Educators strive to create “assessment cultures” in which they integrate evaluation into teaching and learning and match assessment methods with best instructional practice. But how do teachers and administrators discover and negotiate the values that underlie their evaluations? Bob Broad’s 2003 volume, What We Really Value, introduced dynamic criteria mapping (DCM) as a method for eliciting locally-informed, context-sensitive criteria for writing assessments. The impact of DCM on assessment practice is beginning to emerge as more and more writing departments and programs adopt, adapt, or experiment with DCM approaches.
For the authors of Organic Writing Assessment, the DCM experience provided not only an authentic assessment of their own programs, but a nuanced language through which they can converse in the always vexing, potentially divisive realm of assessment theory and practice. Of equal interest are the adaptations these writers invented for Broad’s original process, to make DCM even more responsive to local needs and exigencies.
Organic Writing Assessment represents an important step in the evolution of writing assessment in higher education. This volume documents the second generation of an assessment model that is regarded as scrupulously consistent with current theory; it shows DCM’s flexibility, and presents an informed discussion of its limits and its potentials.

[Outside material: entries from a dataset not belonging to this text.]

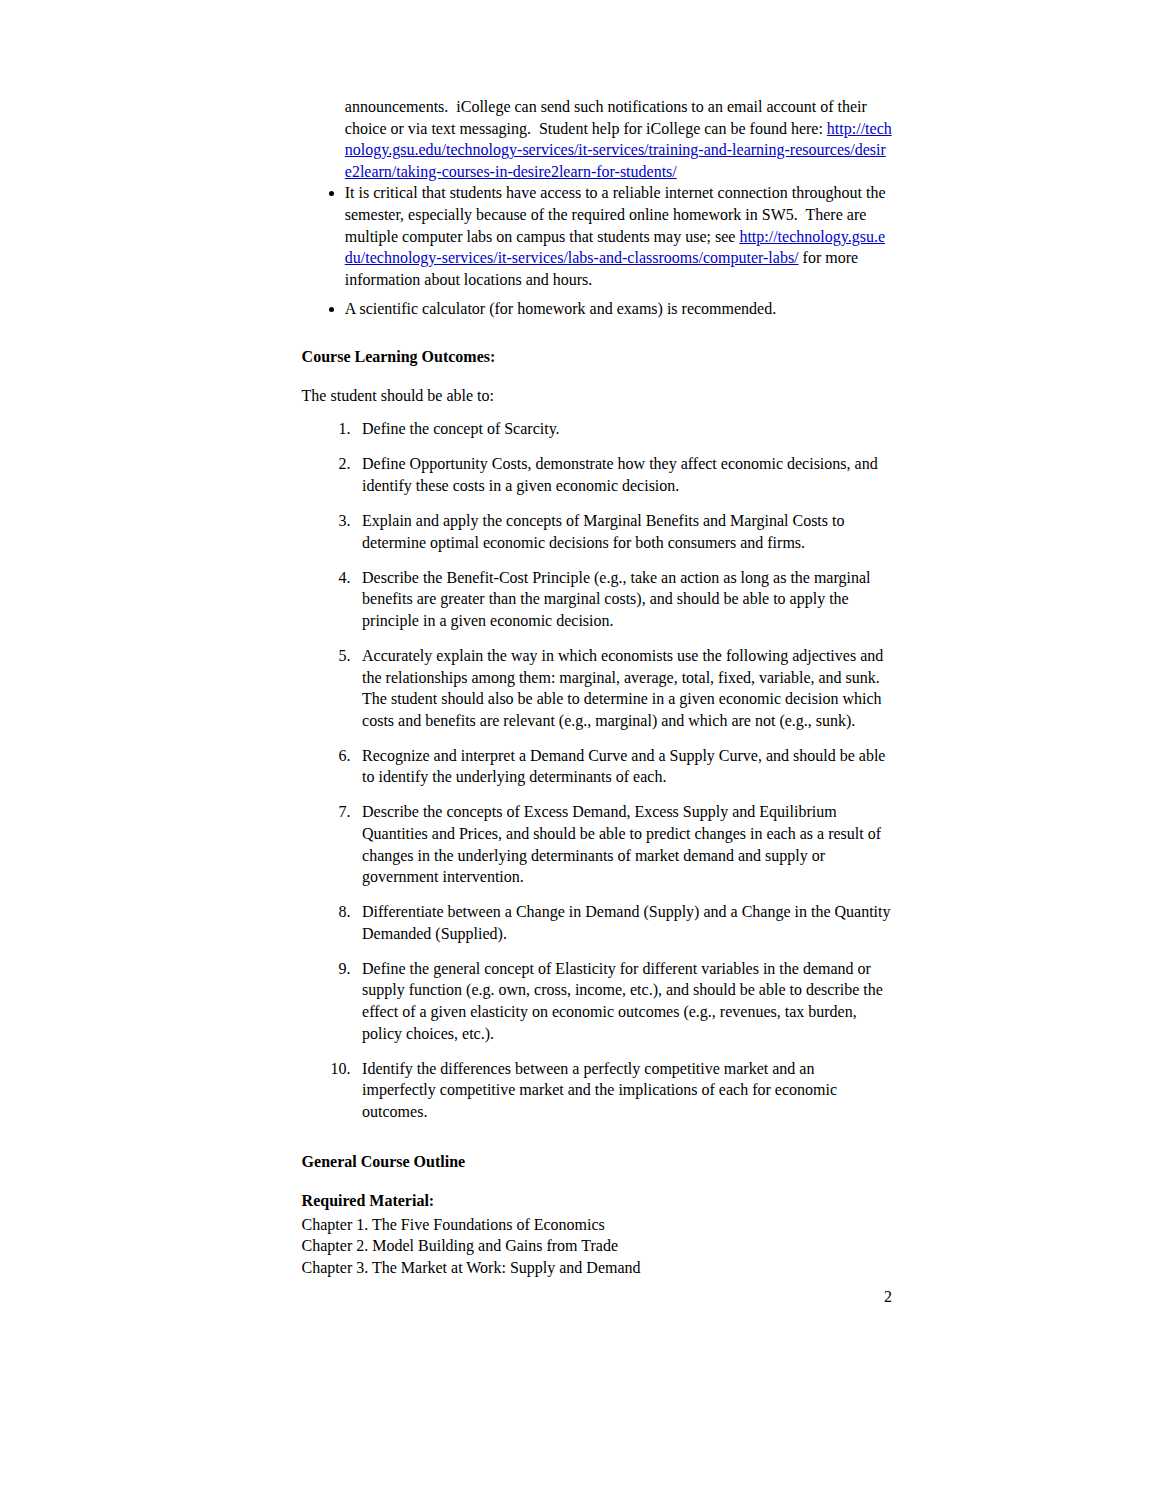announcements. iCollege can send such notifications to an email account of their choice or via text messaging. Student help for iCollege can be found here: http://technology.gsu.edu/technology-services/it-services/training-and-learning-resources/desire2learn/taking-courses-in-desire2learn-for-students/
It is critical that students have access to a reliable internet connection throughout the semester, especially because of the required online homework in SW5. There are multiple computer labs on campus that students may use; see http://technology.gsu.edu/technology-services/it-services/labs-and-classrooms/computer-labs/ for more information about locations and hours.
A scientific calculator (for homework and exams) is recommended.
Course Learning Outcomes:
The student should be able to:
Define the concept of Scarcity.
Define Opportunity Costs, demonstrate how they affect economic decisions, and identify these costs in a given economic decision.
Explain and apply the concepts of Marginal Benefits and Marginal Costs to determine optimal economic decisions for both consumers and firms.
Describe the Benefit-Cost Principle (e.g., take an action as long as the marginal benefits are greater than the marginal costs), and should be able to apply the principle in a given economic decision.
Accurately explain the way in which economists use the following adjectives and the relationships among them: marginal, average, total, fixed, variable, and sunk. The student should also be able to determine in a given economic decision which costs and benefits are relevant (e.g., marginal) and which are not (e.g., sunk).
Recognize and interpret a Demand Curve and a Supply Curve, and should be able to identify the underlying determinants of each.
Describe the concepts of Excess Demand, Excess Supply and Equilibrium Quantities and Prices, and should be able to predict changes in each as a result of changes in the underlying determinants of market demand and supply or government intervention.
Differentiate between a Change in Demand (Supply) and a Change in the Quantity Demanded (Supplied).
Define the general concept of Elasticity for different variables in the demand or supply function (e.g. own, cross, income, etc.), and should be able to describe the effect of a given elasticity on economic outcomes (e.g., revenues, tax burden, policy choices, etc.).
Identify the differences between a perfectly competitive market and an imperfectly competitive market and the implications of each for economic outcomes.
General Course Outline
Required Material:
Chapter 1. The Five Foundations of Economics
Chapter 2. Model Building and Gains from Trade
Chapter 3. The Market at Work: Supply and Demand
2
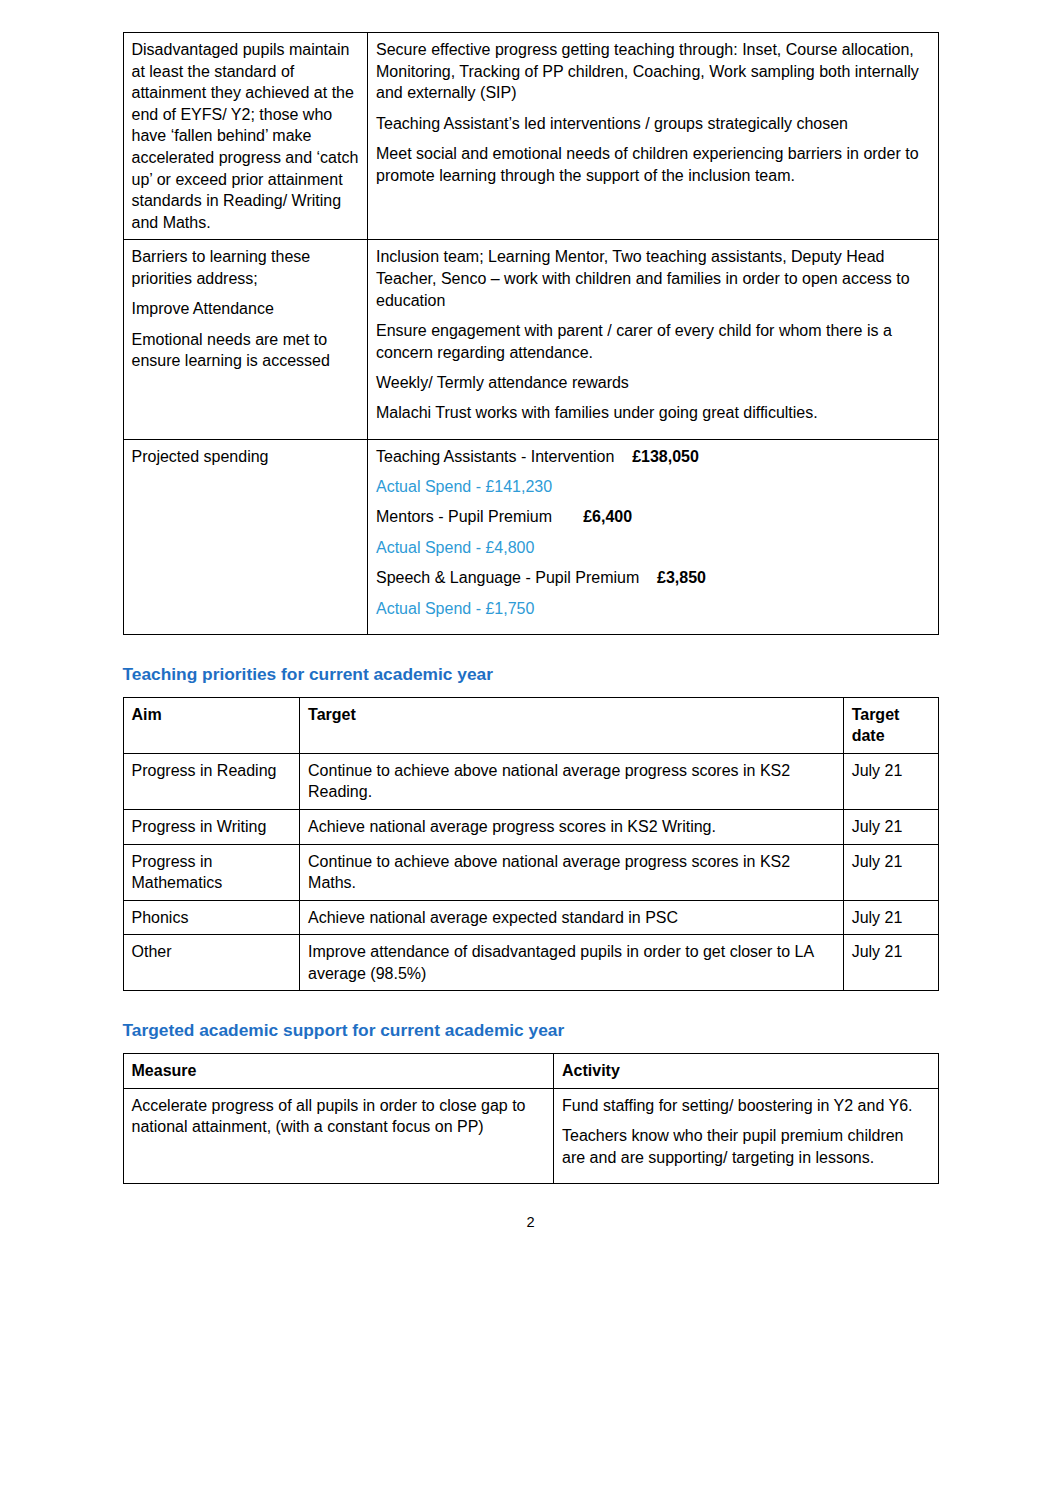| Disadvantaged pupils maintain at least the standard of attainment they achieved at the end of EYFS/ Y2; those who have ‘fallen behind’ make accelerated progress and ‘catch up’ or exceed prior attainment standards in Reading/ Writing and Maths. | Secure effective progress getting teaching through: Inset, Course allocation, Monitoring, Tracking of PP children, Coaching, Work sampling both internally and externally (SIP) Teaching Assistant’s led interventions / groups strategically chosen Meet social and emotional needs of children experiencing barriers in order to promote learning through the support of the inclusion team. |
| Barriers to learning these priorities address; Improve Attendance Emotional needs are met to ensure learning is accessed | Inclusion team; Learning Mentor, Two teaching assistants, Deputy Head Teacher, Senco – work with children and families in order to open access to education Ensure engagement with parent / carer of every child for whom there is a concern regarding attendance. Weekly/ Termly attendance rewards Malachi Trust works with families under going great difficulties. |
| Projected spending | Teaching Assistants - Intervention £138,050 Actual Spend - £141,230 Mentors - Pupil Premium £6,400 Actual Spend - £4,800 Speech & Language - Pupil Premium £3,850 Actual Spend - £1,750 |
Teaching priorities for current academic year
| Aim | Target | Target date |
| --- | --- | --- |
| Progress in Reading | Continue to achieve above national average progress scores in KS2 Reading. | July 21 |
| Progress in Writing | Achieve national average progress scores in KS2 Writing. | July 21 |
| Progress in Mathematics | Continue to achieve above national average progress scores in KS2 Maths. | July 21 |
| Phonics | Achieve national average expected standard in PSC | July 21 |
| Other | Improve attendance of disadvantaged pupils in order to get closer to LA average (98.5%) | July 21 |
Targeted academic support for current academic year
| Measure | Activity |
| --- | --- |
| Accelerate progress of all pupils in order to close gap to national attainment, (with a constant focus on PP) | Fund staffing for setting/ boostering in Y2 and Y6. Teachers know who their pupil premium children are and are supporting/ targeting in lessons. |
2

Although initially a bit confusing (it seems it would be quite helpful to have read Broad's 2003 book, What We Really Value), the experiences with dynamic criteria mapping as an "organic, locally-grown" assessment tool presented by Broad's co-authors are engaging and enlightening. I found particularly interesting the chapters on DCM's use at University of Nevada, Reno, and Indiana University Purdue University Indianapolis. These frank discussions reminded me of the power of conversation and the necessity to include numerous voices in the development of assessment criteria and tools.